- Exercise materials
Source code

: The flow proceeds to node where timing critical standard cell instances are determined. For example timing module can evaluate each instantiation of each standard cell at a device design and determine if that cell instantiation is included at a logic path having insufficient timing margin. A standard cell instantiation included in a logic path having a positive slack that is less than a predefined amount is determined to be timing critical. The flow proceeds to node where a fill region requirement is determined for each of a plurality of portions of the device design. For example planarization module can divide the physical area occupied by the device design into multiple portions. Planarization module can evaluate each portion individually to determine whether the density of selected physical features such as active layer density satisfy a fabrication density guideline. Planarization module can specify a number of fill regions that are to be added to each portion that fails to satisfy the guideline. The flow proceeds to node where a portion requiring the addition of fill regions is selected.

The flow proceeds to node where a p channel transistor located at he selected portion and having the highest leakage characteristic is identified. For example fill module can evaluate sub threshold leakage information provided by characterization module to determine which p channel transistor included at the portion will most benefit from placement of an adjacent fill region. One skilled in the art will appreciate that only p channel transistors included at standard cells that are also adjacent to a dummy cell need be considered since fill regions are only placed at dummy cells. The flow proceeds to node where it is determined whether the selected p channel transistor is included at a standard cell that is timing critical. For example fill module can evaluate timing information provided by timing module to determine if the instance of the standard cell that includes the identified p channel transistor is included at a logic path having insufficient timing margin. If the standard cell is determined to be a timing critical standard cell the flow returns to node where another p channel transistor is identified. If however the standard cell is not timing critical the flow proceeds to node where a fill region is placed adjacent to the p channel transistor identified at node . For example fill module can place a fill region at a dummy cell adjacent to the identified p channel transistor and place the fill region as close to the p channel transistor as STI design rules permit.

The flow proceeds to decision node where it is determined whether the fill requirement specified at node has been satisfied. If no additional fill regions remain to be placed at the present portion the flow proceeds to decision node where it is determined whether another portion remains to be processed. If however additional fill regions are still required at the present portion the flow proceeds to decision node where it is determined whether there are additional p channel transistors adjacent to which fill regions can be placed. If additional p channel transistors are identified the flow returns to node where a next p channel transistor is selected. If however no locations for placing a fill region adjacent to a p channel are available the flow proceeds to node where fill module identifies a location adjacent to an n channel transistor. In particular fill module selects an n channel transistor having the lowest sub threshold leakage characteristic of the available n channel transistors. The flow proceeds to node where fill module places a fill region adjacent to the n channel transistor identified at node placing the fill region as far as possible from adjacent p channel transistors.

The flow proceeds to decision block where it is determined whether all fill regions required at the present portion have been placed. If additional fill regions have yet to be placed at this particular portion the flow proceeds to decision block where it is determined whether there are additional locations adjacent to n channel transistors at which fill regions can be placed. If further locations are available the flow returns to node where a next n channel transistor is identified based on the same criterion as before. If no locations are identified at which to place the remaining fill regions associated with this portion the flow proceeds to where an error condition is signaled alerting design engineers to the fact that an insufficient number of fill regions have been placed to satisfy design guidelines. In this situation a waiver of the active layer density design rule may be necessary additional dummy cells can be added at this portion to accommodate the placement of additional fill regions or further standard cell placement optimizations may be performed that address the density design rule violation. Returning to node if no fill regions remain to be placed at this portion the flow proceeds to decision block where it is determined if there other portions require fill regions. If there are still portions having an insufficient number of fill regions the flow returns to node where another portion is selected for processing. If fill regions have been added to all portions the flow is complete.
---
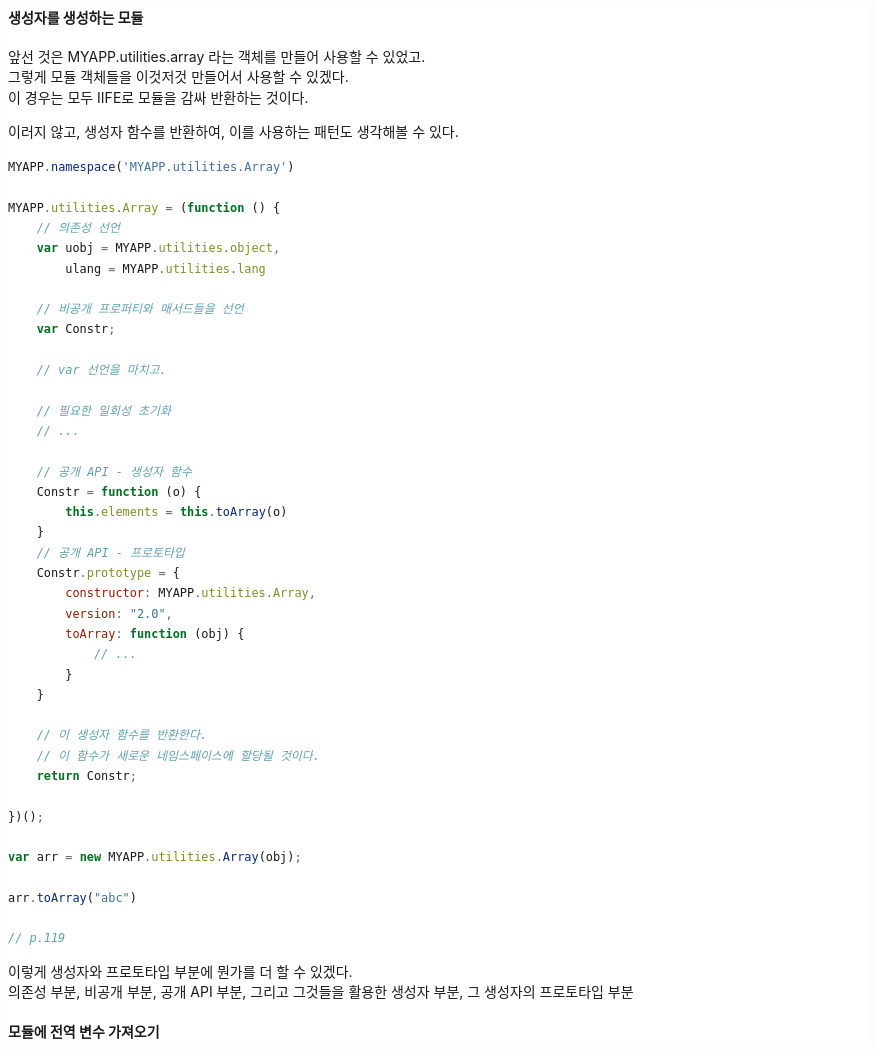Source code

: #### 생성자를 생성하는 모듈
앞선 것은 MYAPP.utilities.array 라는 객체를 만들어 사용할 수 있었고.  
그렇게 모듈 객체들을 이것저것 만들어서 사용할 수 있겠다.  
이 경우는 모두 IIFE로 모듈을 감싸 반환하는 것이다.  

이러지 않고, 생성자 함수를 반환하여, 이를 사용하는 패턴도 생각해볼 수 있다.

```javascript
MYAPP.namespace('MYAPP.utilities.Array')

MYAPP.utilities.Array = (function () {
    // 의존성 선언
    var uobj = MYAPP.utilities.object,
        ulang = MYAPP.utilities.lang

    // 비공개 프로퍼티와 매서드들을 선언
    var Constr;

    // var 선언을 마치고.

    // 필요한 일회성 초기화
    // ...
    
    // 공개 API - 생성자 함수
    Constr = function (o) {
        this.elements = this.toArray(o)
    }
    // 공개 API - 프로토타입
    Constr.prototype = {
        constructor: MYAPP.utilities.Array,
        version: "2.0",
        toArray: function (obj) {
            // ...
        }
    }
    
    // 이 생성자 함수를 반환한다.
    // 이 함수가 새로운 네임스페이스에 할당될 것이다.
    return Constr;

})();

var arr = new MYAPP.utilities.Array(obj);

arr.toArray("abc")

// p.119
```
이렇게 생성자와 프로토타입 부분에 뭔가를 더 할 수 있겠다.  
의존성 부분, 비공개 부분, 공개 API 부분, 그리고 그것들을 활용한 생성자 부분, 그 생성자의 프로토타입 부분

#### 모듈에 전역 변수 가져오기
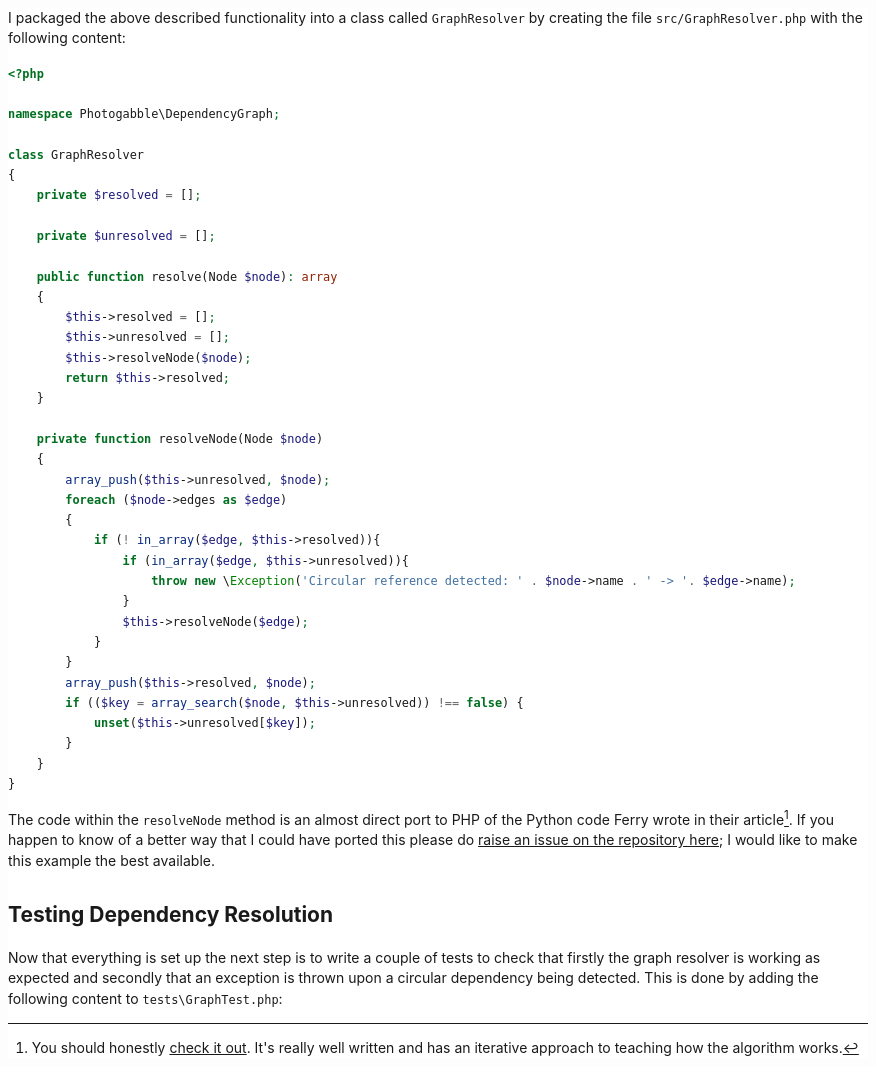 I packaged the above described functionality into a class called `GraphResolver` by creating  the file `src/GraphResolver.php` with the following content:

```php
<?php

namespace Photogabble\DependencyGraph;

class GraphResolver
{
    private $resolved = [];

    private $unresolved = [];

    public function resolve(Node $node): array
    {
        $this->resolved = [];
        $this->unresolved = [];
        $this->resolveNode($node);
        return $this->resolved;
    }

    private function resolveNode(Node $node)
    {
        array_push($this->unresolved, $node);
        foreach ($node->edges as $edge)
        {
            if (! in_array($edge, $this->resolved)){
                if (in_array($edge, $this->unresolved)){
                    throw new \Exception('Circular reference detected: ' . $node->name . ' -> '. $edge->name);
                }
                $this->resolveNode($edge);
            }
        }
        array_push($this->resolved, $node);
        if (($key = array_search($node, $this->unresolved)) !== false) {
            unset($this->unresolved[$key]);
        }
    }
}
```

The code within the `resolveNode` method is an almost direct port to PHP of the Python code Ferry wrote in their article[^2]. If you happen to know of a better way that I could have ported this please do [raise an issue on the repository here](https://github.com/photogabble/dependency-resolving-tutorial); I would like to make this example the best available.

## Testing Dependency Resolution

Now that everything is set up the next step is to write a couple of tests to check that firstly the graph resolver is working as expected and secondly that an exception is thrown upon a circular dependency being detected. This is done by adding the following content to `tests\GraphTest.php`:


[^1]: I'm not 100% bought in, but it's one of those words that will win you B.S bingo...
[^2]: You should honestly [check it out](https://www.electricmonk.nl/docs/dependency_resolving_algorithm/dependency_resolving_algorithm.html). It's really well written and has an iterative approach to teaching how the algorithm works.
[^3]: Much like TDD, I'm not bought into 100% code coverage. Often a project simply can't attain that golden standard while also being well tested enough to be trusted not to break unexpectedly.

- Work instruction
Go through the data above and return each line containing the string "unresolved".

- Answer section
    private $unresolved = [];
        $this->unresolved = [];
        array_push($this->unresolved, $node);
                if (in_array($edge, $this->unresolved)){
        if (($key = array_search($node, $this->unresolved)) !== false) {
            unset($this->unresolved[$key]);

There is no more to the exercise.